Look for the word "Left". Copy every line of the listing where it occurs.
--- Records supplied ---
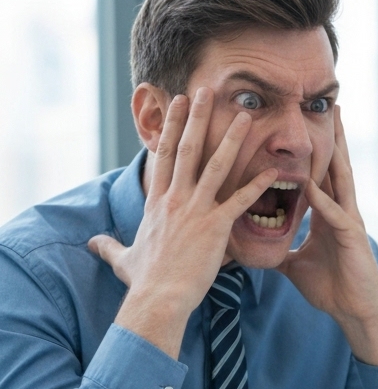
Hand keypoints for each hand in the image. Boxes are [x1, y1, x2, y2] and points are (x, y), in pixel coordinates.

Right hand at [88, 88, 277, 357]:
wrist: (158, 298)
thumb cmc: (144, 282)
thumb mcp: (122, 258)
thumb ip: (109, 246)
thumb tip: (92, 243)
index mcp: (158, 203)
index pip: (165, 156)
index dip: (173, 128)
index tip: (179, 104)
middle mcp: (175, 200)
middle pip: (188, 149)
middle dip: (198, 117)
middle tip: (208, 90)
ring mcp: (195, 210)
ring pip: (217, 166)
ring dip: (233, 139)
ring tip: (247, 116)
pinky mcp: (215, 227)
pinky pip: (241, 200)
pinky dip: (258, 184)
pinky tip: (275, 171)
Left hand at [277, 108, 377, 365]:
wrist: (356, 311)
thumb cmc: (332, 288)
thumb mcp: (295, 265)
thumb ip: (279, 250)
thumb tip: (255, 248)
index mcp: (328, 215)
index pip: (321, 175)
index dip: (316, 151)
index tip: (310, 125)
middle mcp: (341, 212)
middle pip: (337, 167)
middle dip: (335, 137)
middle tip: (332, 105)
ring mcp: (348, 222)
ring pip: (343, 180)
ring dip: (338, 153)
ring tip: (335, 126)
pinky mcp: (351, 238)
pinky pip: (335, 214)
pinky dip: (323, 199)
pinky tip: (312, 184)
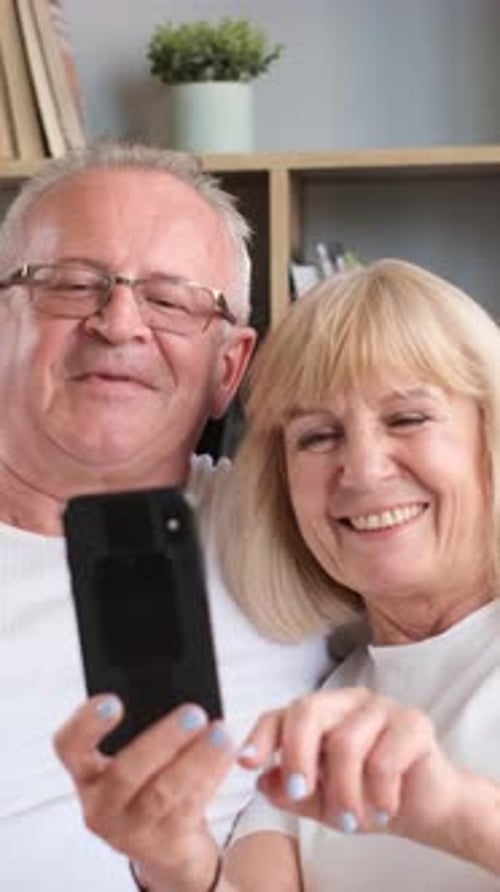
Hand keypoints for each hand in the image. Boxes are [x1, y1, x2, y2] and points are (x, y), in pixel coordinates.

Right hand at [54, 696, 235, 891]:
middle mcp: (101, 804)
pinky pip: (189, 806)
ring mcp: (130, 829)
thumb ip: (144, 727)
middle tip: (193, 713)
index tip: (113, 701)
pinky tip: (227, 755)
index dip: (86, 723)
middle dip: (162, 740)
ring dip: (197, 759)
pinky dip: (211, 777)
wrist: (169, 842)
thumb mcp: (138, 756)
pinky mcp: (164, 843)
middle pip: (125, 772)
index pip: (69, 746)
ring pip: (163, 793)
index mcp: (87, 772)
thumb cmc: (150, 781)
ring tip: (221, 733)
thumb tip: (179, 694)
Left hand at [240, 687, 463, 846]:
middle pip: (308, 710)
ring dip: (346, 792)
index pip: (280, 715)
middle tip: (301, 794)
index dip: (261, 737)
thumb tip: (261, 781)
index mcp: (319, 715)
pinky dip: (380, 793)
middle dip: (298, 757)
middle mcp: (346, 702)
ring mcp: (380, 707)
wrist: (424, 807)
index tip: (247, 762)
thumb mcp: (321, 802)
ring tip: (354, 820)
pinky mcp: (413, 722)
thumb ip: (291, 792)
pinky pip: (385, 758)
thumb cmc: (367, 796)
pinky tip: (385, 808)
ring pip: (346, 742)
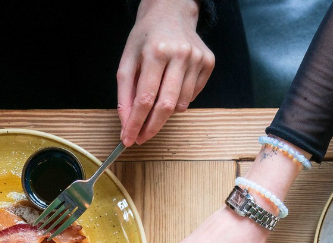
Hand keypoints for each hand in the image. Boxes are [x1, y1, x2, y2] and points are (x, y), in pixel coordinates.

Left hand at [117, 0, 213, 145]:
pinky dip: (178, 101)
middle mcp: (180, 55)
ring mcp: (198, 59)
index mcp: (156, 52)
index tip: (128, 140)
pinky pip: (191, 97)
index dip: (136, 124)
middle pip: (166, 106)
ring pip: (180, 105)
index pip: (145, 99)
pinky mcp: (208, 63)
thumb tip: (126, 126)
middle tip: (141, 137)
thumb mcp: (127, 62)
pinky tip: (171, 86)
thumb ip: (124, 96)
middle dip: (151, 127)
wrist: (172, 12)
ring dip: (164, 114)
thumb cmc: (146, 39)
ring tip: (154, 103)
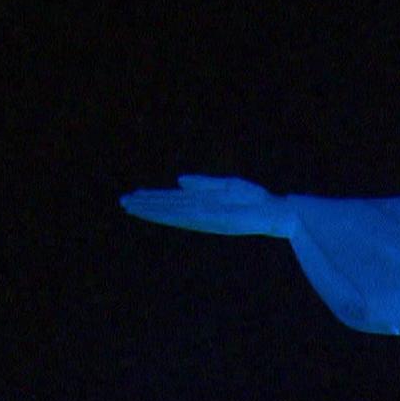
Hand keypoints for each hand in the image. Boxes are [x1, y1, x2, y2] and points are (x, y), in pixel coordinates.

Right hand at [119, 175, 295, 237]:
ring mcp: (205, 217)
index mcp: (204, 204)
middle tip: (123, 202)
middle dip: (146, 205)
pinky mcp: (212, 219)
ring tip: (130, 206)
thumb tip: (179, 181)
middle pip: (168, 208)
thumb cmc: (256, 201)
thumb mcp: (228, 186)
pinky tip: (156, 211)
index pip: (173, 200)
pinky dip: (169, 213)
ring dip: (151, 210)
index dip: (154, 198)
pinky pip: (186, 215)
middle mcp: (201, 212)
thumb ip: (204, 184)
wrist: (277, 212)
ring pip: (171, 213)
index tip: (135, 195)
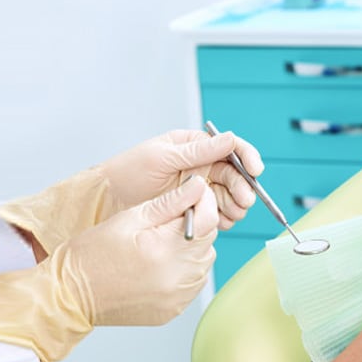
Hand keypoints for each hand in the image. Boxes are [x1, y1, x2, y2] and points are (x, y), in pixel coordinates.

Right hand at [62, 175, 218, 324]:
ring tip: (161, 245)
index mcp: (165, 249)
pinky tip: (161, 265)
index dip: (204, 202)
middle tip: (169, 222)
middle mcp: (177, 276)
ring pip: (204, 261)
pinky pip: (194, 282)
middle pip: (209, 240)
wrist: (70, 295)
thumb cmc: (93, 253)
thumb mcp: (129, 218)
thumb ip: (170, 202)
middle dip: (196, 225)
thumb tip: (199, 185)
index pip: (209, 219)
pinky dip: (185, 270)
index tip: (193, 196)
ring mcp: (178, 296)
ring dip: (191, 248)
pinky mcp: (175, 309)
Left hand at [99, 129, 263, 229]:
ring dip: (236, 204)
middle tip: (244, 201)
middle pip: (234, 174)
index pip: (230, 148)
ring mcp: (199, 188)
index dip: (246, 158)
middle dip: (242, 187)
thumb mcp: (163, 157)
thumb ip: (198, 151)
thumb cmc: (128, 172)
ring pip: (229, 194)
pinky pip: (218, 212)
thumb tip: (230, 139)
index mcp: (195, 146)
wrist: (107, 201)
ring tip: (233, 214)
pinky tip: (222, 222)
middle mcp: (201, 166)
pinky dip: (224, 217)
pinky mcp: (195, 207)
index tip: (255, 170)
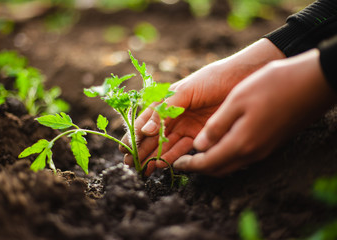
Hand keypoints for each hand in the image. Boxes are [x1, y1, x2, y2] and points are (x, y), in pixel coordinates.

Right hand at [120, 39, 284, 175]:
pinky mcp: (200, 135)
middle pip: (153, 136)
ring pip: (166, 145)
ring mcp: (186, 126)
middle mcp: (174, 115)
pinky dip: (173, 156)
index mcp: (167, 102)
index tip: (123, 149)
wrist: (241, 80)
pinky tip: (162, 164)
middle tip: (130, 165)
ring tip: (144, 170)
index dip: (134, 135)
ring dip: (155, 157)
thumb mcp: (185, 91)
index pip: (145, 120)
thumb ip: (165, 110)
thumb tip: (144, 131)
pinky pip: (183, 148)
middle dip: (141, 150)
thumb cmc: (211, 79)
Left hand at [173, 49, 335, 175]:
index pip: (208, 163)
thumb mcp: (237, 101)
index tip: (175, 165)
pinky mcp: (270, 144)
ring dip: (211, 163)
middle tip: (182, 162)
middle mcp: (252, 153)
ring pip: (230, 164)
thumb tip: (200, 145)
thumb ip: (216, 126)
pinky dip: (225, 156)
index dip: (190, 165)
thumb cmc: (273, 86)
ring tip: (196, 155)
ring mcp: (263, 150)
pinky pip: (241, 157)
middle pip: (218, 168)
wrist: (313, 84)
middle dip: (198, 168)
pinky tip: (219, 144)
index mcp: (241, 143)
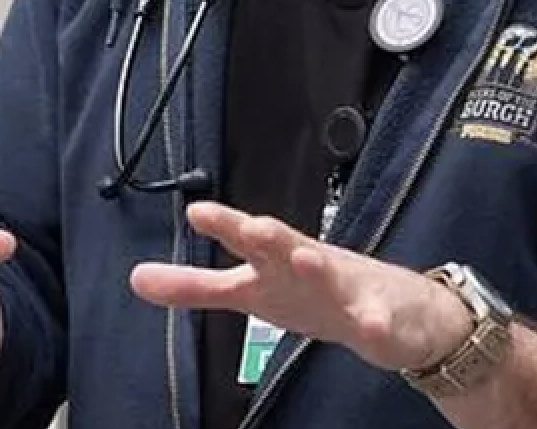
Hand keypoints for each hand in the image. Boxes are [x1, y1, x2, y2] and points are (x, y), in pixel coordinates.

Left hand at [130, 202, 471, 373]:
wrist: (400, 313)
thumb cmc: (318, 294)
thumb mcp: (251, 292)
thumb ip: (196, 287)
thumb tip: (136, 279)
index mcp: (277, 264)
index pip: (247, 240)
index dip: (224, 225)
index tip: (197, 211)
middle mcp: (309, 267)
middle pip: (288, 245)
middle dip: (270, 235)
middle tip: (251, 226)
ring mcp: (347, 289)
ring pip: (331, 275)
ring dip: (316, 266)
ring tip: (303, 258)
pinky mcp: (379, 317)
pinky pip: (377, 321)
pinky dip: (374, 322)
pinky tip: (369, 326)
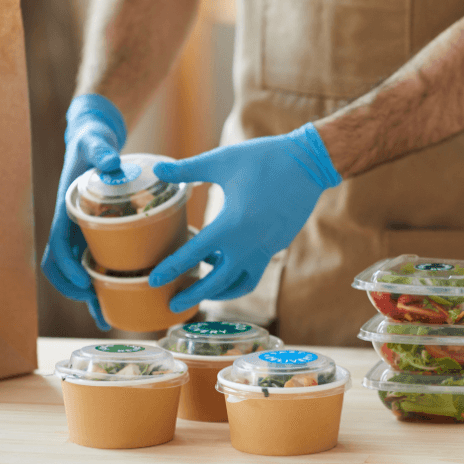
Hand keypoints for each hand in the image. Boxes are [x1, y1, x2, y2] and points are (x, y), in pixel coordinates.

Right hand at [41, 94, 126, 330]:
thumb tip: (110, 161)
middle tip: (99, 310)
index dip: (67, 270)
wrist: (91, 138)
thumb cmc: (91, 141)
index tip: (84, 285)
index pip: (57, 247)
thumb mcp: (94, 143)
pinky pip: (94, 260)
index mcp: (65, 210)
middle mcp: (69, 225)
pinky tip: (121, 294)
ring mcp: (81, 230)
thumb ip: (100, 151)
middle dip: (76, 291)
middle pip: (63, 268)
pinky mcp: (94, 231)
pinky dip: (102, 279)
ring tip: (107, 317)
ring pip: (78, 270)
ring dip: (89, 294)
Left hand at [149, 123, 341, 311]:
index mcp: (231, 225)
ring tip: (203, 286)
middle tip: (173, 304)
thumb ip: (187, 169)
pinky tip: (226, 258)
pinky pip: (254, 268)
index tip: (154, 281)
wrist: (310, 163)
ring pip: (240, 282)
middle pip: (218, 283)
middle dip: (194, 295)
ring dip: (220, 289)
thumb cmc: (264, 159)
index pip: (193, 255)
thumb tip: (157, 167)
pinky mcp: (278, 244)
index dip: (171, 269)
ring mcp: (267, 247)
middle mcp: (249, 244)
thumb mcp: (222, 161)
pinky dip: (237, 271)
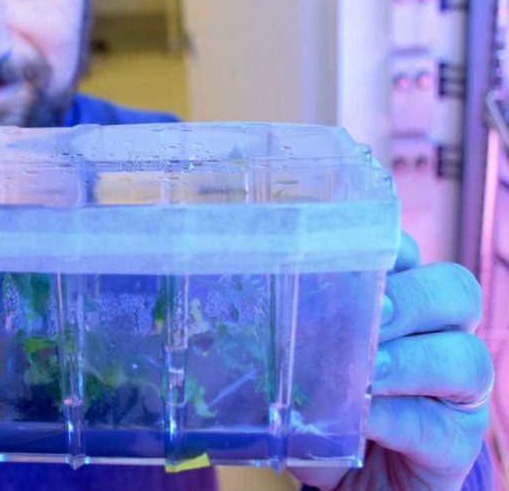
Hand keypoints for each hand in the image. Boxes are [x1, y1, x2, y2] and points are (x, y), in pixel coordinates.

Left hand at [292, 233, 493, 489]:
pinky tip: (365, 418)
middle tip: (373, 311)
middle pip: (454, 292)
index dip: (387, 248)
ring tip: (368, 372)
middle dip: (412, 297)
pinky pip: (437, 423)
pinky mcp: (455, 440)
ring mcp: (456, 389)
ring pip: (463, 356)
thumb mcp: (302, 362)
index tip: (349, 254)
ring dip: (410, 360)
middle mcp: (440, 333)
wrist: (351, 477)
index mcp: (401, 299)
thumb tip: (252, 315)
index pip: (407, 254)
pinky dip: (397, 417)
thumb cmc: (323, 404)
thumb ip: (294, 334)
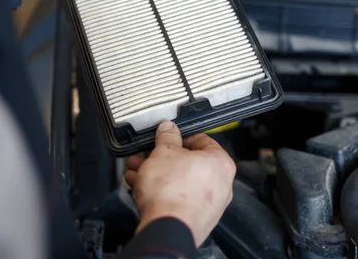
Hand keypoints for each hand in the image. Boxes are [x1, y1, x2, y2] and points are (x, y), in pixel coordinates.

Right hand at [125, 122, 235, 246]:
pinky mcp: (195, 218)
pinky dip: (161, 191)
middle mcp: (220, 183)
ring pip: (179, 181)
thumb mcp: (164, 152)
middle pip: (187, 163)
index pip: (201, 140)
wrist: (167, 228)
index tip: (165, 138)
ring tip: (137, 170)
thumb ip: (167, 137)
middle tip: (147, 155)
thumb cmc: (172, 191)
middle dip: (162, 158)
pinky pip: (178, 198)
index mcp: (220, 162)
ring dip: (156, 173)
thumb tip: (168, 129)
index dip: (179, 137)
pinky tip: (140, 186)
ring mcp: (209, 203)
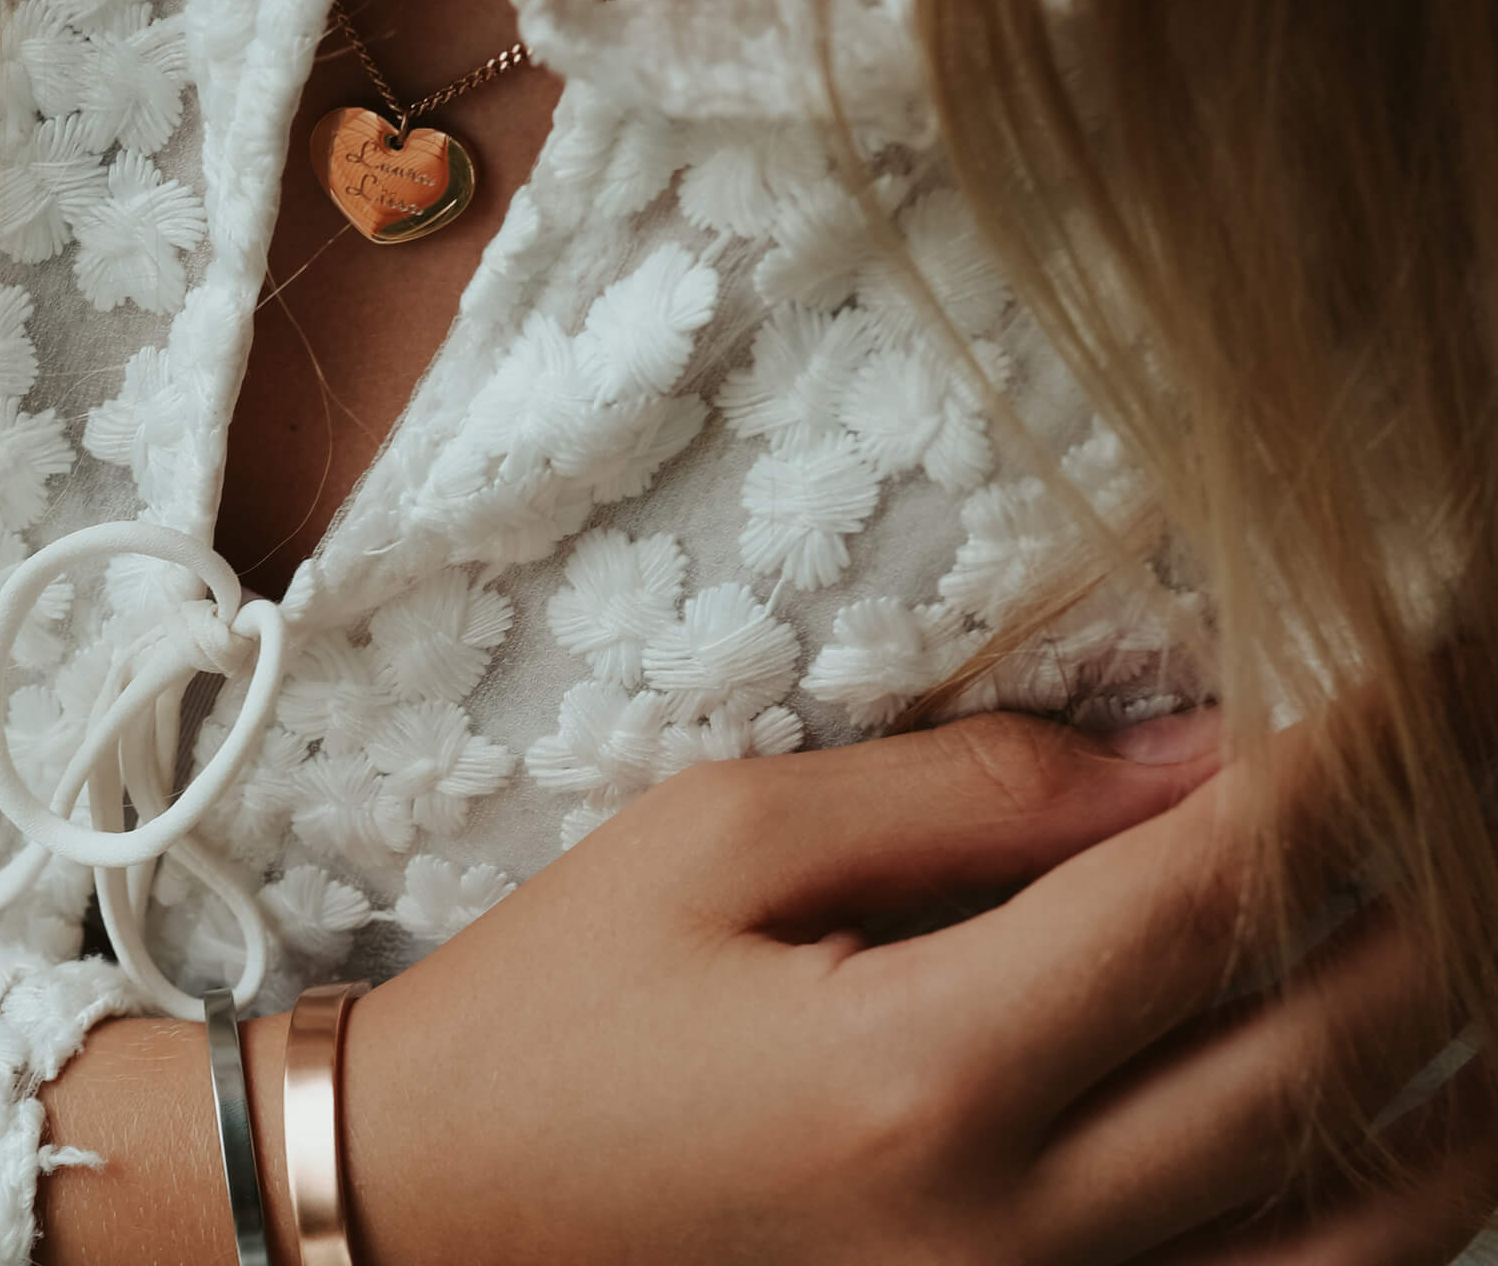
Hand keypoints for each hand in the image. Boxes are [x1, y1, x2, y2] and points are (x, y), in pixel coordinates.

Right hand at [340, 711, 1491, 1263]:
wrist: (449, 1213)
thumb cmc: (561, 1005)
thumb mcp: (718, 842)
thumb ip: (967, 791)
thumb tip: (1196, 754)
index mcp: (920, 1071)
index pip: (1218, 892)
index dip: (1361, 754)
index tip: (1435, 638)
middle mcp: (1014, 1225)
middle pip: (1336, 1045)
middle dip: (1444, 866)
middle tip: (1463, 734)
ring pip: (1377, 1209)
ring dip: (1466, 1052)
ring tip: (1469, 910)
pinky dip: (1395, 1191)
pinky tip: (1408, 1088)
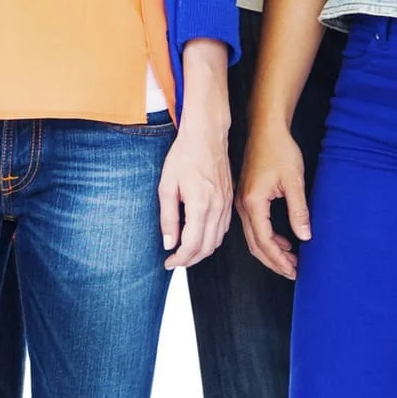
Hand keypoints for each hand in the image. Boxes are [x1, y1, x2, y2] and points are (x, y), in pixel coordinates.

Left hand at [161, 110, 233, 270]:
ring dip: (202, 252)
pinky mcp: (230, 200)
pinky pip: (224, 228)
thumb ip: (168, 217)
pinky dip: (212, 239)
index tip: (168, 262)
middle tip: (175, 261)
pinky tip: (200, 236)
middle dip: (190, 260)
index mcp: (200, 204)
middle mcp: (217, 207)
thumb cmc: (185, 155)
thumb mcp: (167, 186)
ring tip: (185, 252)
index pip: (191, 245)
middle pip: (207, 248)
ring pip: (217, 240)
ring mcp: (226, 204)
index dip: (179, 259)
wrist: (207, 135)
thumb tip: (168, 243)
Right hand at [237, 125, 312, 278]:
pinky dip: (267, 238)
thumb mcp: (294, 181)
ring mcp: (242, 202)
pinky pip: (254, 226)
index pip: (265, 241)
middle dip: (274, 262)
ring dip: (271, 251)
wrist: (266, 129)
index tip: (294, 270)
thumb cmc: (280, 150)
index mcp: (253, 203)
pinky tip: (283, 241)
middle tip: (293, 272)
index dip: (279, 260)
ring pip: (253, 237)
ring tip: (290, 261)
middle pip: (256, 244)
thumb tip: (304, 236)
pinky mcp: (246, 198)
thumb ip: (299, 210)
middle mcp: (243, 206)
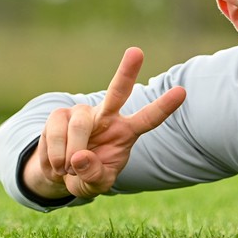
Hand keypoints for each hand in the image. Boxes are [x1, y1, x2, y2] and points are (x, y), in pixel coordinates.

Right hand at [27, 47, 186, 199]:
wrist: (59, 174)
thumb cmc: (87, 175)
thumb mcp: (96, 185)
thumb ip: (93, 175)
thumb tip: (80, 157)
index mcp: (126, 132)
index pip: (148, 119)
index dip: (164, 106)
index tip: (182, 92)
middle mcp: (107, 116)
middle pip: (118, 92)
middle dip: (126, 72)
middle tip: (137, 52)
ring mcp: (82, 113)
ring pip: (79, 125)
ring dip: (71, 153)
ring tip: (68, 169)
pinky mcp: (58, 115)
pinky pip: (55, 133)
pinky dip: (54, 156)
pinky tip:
---
--- Solution ---
Left hand at [277, 108, 377, 365]:
Left hand at [240, 687, 463, 846]:
Left hand at [117, 0, 213, 145]:
Left hand at [99, 129, 263, 229]:
Left hand at [173, 49, 335, 175]:
Left hand at [130, 202, 471, 373]:
Left hand at [149, 123, 341, 311]:
Left hand at [292, 233, 493, 489]:
Left hand at [161, 110, 233, 270]:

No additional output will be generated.